女子70キロ級は新井千鶴(22=三井住友海上)が優勝し、五輪代表争いをリードした。

 コーチからの指示は「どこを持っても(技を)かけろ」だった。新井は、試合で考えすぎることをやめた。大野との決勝前も「深く考えないで、久々の決勝を楽しもうと」。

 試合は不用意な場外を重ね、1分36秒までに指導3つのリードを許した。ただ、4つで反則負けの危機にも、「負けている感じはしなかった」。172センチの長身は決して腰を曲げず、挽回の前進。内股を軸にはね上げ続け、残り12秒で指導数で並ぶ。ポイント先取の延長戦でも前に。3分29秒、大野がかけ逃げの指導を取られ、13年以来2度目の優勝が決まった。

 とにかく真面目。周囲を質問攻めにする熱心さはいいが、聞きすぎる。所属の中村主将は「言われたことを全部やってしまう」と指摘する。自分の組み手にこだわり、攻め手が遅くなる悪癖から長く脱せなかった。夏の世界選手権では、9人の女子代表で唯一メダルに届かず、「ここまで落ちたら上がるしかない」といよいよ開き直った。

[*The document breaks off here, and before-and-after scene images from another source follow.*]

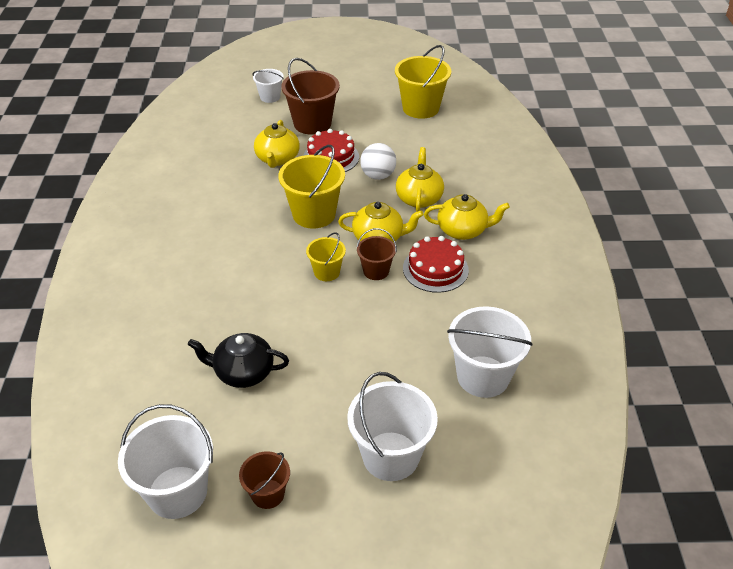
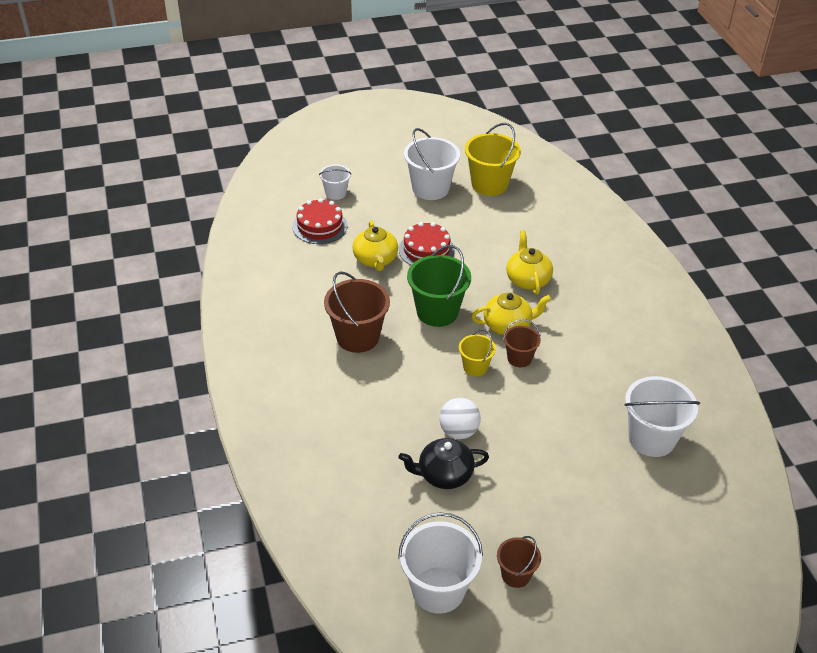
camera: 15 degrees left, 0 degrees up
(312, 123) = (392, 216): brown bucket -> brown bucket (357, 337)
(314, 214) = (437, 312): yellow bucket -> green bucket
(378, 175) = (479, 262): white ball -> white ball (459, 431)
(391, 456) = (603, 522): white bucket -> white bucket (430, 188)
(435, 269) = (571, 347): red cake -> red cake (320, 226)
(462, 230) = (580, 305): yellow teapot -> none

 だからこそこの日は、「どこを持ってもかけろ」の声が響いていた。「特に延長戦は必死で、がむしゃらで」。技が切れる大器にとって、その経験が殻を破るためのきっかけにもなるだろう。【阿部健吾】

 ◆リオ五輪代表の選考 男女とも国内外大会の2年間の成績をポイント換算し、参考材料とする。今大会は対象の1つだが、国内唯一の国際大会で候補者が出そろうため重要な意味を持つ。超級を除く代表は、来春の全日本体重別選手権を最終選考として決定する。